For the second time in the span of one month, I have encountered a movie that was not made for me. Ready Player One, along with A Wrinkle in Time, both offer valid interpretations of their very popular books. However, both movies left me cold and in many instances actively worked against me getting into the film.
Ready Player One is about a young man named Wade Watts (Tye Sheridan) who like everyone else in the world goes into the OASIS to escape. He has friends Aech, Daito, Sho, and meets Art3mis as all of them are trying to get the three keys to win the contest Halladay has created in the OASIS.
IOI, a greedy corporation headed by a former Halladay intern (Ben Mendelsohn) wants to be able to monetize the game nearly to the point of causing seizures but not that far. It becomes a battle that has more than just pride on the line and the characters fight for their lives to ensure their world will survive.
Steven Spielberg knows and understands spectacle better than most, so I’m not surprised that the action in Ready Player One is aesthetically pleasing (save one sequence in the dance club). He does well to blend the CGI worlds and human worlds to deliver some superb sequences. There is a sequence that takes place entirely in the location of a famous movie and it is just brilliant in its execution.
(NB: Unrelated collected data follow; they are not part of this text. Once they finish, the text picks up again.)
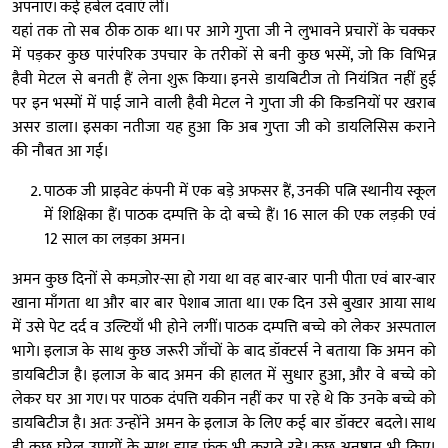
अपनाए। कई हर्बल दवाएं लीं।
यहां तक तो सब ठीक ठाक था। पर आगे गुप्ता जी ने लुभावने प्रचारों के चक्कर
में पड़कर कुछ पारंपरिक उपचार के तरीकों से बनी कुछ भस्में, जो कि विभिन्न
हैवी मेटल से बनती हैं लेना शुरू किया। इनसे डायबिटीज तो नियंत्रित नहीं हुई
पर इन भस्मों में पाई जाने वाली हैवी मेटल ने गुप्ता जी की किडनियों पर खराब
असर डाला। इसका नतीजा यह हुआ कि अब गुप्ता जी को डायलिसिस कराने
की नौबत आ गई।
पाठक जी प्राइवेट कंपनी में एक बड़े अफसर हैं, उनकी पत्नि स्थानीय स्कूल
में शिक्षिका हैं। पाठक दम्पत्ति के दो बच्चे हैं। 16 साल की एक लड़की एवं
12 साल का लड़का अमन।
अमन कुछ दिनों से कमज़ोर-सा हो गया था वह बार-बार पानी पीता एवं बार-बार
खाना माँगता था और बार बार पेशाब जाता था। एक दिन उसे बुखार आया साथ
में उसे पेट दर्द व उल्टियाँ भी होने लगीं। पाठक दम्पत्ति बच्चे को लेकर अस्पताल
भागे। इलाज के साथ कुछ जरूरी जाँचों के बाद डॉक्टर्स ने बताया कि अमन को
डायबिटीज है। इलाज के बाद अमन की हालत में सुधार हुआ, और वे बच्चे को
लेकर घर आ गए। पर पाठक दंपत्ति यकीन नहीं कर पा रहे थे कि उनके बच्चे को
डायबिटीज है। अतः उन्होंने अमन के इलाज के लिए कई बार डॉक्टर बदले। साथ
ही कुछ घरेलू उपायों के साथ झाड़ फूंक भी कराते रहे। कुछ अनुष्ठान भी किए।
Where this movie falls apart is that it doesn’t interrogate itself the way that it interrogates the corporate interest v. fan interest. Much is made of how Halladay wanted everyone to have something good and fun, what games used to be. In many ways, this is a story meant to coddle gamers and serve as a “aren’t we great!” tale. But what of the rougher interpersonal issues it chooses to ignore? Nobody is called a racial, sexist, or homophobic slur, which let me know right away we were in a fantasy land.
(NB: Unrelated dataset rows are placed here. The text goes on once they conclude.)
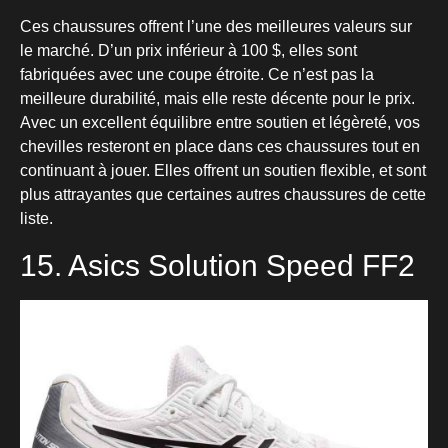
Ces chaussures offrent l’une des meilleures valeurs sur
le marché. D’un prix inférieur à 100 $, elles sont
fabriquées avec une coupe étroite. Ce n’est pas la
meilleure durabilité, mais elle reste décente pour le prix.
Avec un excellent équilibre entre soutien et légèreté, vos
chevilles resteront en place dans ces chaussures tout en
continuant à jouer. Elles offrent un soutien flexible, et sont
plus attrayantes que certaines autres chaussures de cette
liste.
15. Asics Solution Speed FF2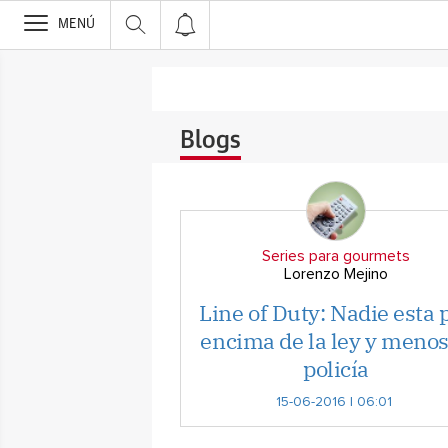
>
MENÚ
Blogs
Series para gourmets
Lorenzo Mejino
Line of Duty: Nadie esta 
encima de la ley y menos
policía
15-06-2016 | 06:01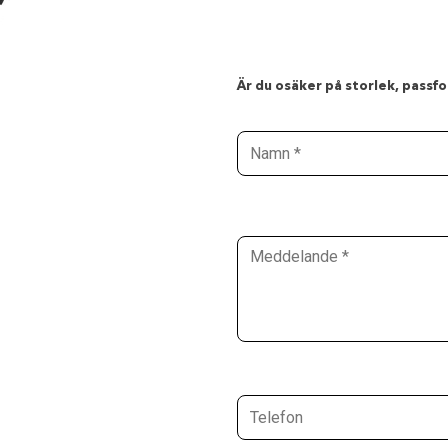
Är du osäker på storlek, passfor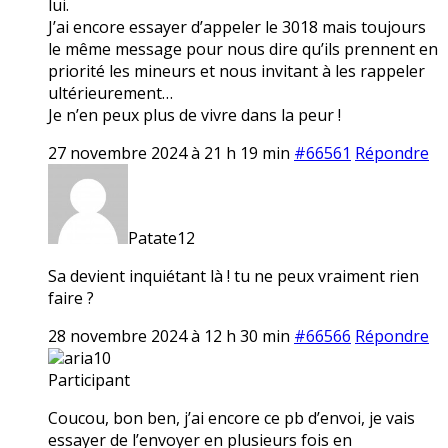
lui.
J’ai encore essayer d’appeler le 3018 mais toujours
le même message pour nous dire qu’ils prennent en
priorité les mineurs et nous invitant à les rappeler
ultérieurement…
Je n’en peux plus de vivre dans la peur !
27 novembre 2024 à 21 h 19 min
#66561
Répondre
Patate12
Sa devient inquiétant là ! tu ne peux vraiment rien
faire ?
28 novembre 2024 à 12 h 30 min
#66566
Répondre
aria10
Participant
Coucou, bon ben, j’ai encore ce pb d’envoi, je vais
essayer de l’envoyer en plusieurs fois en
Perhaps most egregiously, the movie cannot shake free of the shackles of being written by straight white nerdy men. So many of the people who watch this movie are going to have no issues with the many many ways this movie adheres to the status quo. Not with the manic pixie dream girl, not with the tokenized minorities, none of it. There’s a particular character reveal that is so bafflingly stupid in how it strokes the egos and fantasies of the people like it’s creators that I couldn’t help but roll my eyes. There are so many times that Ready Player One could have wrestled with its nostalgia love or more problematic elements, but instead it’s just a movie with no there there.